É somente quando o diretor incorpora esse caráter fora do comum à narrativa, para além da didática narração em off, que as coisas passam a fluir da maneira mais intrigante, subvertendo imagem e discurso, como nas sequências em que Abe finalmente contempla as possibilidades e a alegria da vida após um ato de crueldade. O contraste entre os dois elementos e a forma como o rapaz lida com a situação conferem energia ao filme, sobretudo porque exigem reações das demais figuras em cena, o que finalmente dá propósito às personalidades de Posey — uma professora que também carrega seus problemas, conjugais e com a bebida — e Stone — uma aluna fora de série dotada de vontade própria e enorme poder de observação —, tornando as duas algo além de acessórios não muito bem acabados do roteiro para fazer Phoenix brilhar.
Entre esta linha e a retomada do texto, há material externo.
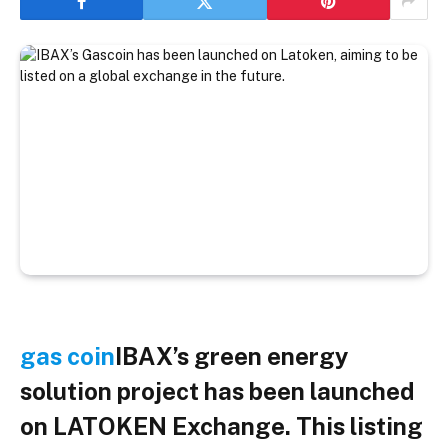
gas coin
IBAX’s green energy
solution project has been launched
on LATOKEN Exchange. This listing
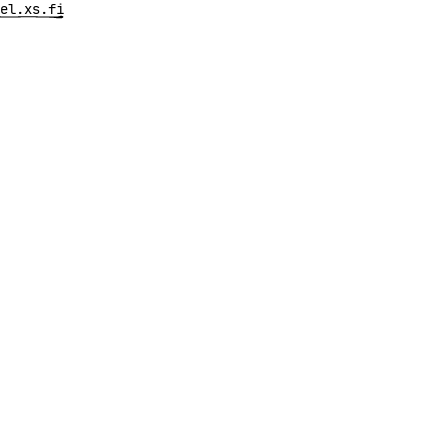
el.xs.fi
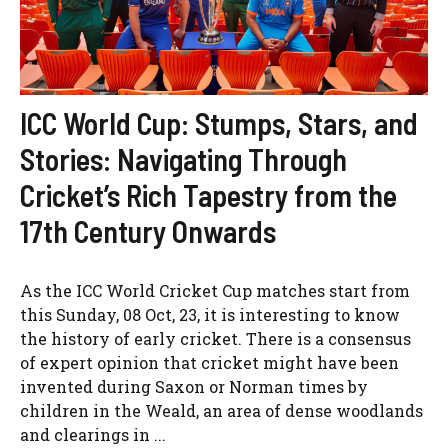
ICC World Cup: Stumps, Stars, and
Stories: Navigating Through
Cricket’s Rich Tapestry from the
17th Century Onwards
As the ICC World Cricket Cup matches start from
this Sunday, 08 Oct, 23, it is interesting to know
the history of early cricket. There is a consensus
of expert opinion that cricket might have been
invented during Saxon or Norman times by
children in the Weald, an area of dense woodlands
and clearings in ...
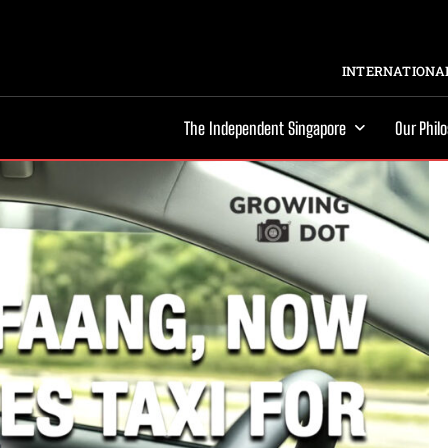
INTERNATIONAL
The Independent Singapore
Our Phil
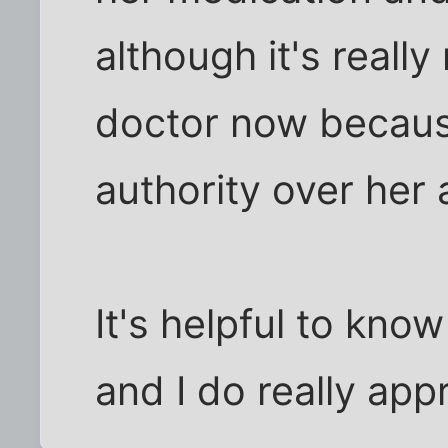
although it's reall
doctor now because
authority over her
It's helpful to kno
and I do really app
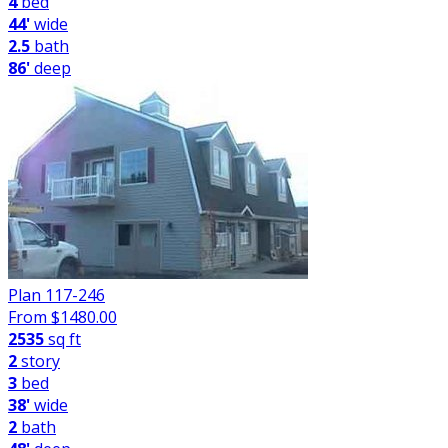
4
bed
44'
wide
2.5
bath
86'
deep
Plan 117-246
From $
1480.00
2535
sq ft
2
story
3
bed
38'
wide
2
bath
A sensação é de que os roteiros de Allen, que antes o consagravam pela excelência e regularidade, agora constituem seu principal problema
Sob outros aspectos, “O Homem Irracional” possui méritos maiores. Talvez pela mencionada irregularidade do conjunto, por carregarem uma assinatura tão firme e por serem centrados majoritariamente em performances, os filmes de Allen são menos discutidos individualmente em termos estéticos, principalmente os recentes e menos ambiciosos no que diz respeito à escala. Aqui, o papel de Darius Khondji na direção de fotografia merece ser ressaltado.
Após incursões em produções de época, como “Era Uma Vez em Nova York” e mesmo “Magia ao Luar”, ele retorna aos tempos atuais — a despeito da atemporalidade da história — e constrói um universo marcado pelo alto contraste entre luz e sombra, o que reforça a principal temática em questão. Os dias ensolarados no campus e os acenos bem pontuais ao noir permitem que o filme explore a complexidade do protagonista, evitando sua unidimensionalidade.
O resultado poderia ser ainda mais elogiável caso Allen, hoje um “imperfeccionista” confesso, fosse capaz de acompanhar tamanha qualidade e atenção aos detalhes. A sensação é de que se seus roteiros, que antes o consagravam pela excelência e regularidade, agora constituem seu principal problema. Mais uma vez, resta a impressão de que a mediocridade é o suficiente.